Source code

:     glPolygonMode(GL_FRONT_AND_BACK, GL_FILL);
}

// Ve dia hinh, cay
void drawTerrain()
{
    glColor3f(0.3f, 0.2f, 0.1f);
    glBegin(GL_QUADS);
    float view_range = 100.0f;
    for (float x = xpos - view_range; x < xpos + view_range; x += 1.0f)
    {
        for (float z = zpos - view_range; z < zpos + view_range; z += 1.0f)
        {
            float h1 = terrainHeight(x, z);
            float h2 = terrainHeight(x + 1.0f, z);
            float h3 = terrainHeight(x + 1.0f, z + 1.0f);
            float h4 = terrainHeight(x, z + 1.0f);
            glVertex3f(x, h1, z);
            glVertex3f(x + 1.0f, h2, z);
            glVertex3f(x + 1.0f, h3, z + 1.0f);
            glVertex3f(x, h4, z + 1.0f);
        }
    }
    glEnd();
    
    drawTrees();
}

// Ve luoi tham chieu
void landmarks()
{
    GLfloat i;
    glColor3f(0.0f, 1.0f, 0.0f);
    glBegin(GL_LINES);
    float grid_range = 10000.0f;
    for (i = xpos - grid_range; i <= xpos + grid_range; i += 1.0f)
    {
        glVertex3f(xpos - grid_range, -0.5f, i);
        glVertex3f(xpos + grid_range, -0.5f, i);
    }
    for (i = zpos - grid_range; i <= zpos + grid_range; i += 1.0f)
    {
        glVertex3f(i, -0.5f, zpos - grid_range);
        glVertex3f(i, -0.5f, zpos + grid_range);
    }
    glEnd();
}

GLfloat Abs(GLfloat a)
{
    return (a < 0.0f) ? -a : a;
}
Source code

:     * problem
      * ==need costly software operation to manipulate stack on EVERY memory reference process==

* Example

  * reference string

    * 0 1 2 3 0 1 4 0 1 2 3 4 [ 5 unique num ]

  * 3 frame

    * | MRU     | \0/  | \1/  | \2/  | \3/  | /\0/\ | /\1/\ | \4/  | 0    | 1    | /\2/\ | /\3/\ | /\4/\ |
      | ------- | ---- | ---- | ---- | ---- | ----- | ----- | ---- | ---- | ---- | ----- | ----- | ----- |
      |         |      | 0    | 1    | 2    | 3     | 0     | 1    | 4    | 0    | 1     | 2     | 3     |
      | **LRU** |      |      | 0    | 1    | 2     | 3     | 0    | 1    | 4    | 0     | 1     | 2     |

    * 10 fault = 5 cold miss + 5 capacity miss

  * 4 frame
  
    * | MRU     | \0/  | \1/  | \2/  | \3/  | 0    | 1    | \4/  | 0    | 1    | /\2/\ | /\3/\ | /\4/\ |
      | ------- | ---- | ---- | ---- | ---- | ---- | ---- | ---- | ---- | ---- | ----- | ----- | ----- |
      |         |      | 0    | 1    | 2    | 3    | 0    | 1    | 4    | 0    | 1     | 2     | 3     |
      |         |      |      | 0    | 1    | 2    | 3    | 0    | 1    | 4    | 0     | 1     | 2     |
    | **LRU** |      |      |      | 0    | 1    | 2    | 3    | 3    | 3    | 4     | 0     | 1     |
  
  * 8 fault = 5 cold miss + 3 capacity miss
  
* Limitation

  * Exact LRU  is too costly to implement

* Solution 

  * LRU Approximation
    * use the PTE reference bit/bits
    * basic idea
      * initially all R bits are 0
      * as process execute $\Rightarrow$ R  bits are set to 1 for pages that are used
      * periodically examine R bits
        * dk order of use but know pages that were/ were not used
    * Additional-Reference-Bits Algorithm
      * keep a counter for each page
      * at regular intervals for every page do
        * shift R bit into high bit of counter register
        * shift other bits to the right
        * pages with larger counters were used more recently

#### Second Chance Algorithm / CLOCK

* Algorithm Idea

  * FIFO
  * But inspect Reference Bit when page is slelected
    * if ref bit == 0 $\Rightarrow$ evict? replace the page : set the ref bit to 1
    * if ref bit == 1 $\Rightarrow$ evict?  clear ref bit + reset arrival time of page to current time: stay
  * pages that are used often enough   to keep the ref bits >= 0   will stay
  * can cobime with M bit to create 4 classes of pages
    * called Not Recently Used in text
..........
Put the lines from the one containing "costly to implement" up to and including the last line of the entries into a Markdown table with two columns, Row and Line, leaving out any blank lines.

RESULT OF THIS TASK:
| Row | Line |
|---|---|
| 1 |   * Exact LRU  is too costly to implement |
| 2 | * Solution  |
| 3 |   * LRU Approximation |
| 4 |     * use the PTE reference bit/bits |
| 5 |     * basic idea |
| 6 |       * initially all R bits are 0 |
| 7 |       * as process execute $\Rightarrow$ R  bits are set to 1 for pages that are used |
| 8 |       * periodically examine R bits |
| 9 |         * dk order of use but know pages that were/ were not used |
| 10 |     * Additional-Reference-Bits Algorithm |
| 11 |       * keep a counter for each page |
| 12 |       * at regular intervals for every page do |
| 13 |         * shift R bit into high bit of counter register |
| 14 |         * shift other bits to the right |
| 15 |         * pages with larger counters were used more recently |
| 16 | #### Second Chance Algorithm / CLOCK |
| 17 | * Algorithm Idea |
| 18 |   * FIFO |
| 19 |   * But inspect Reference Bit when page is slelected |
| 20 |     * if ref bit == 0 $\Rightarrow$ evict? replace the page : set the ref bit to 1 |
| 21 |     * if ref bit == 1 $\Rightarrow$ evict?  clear ref bit + reset arrival time of page to current time: stay |
| 22 |   * pages that are used often enough   to keep the ref bits >= 0   will stay |
| 23 |   * can cobime with M bit to create 4 classes of pages |
| 24 |     * called Not Recently Used in text |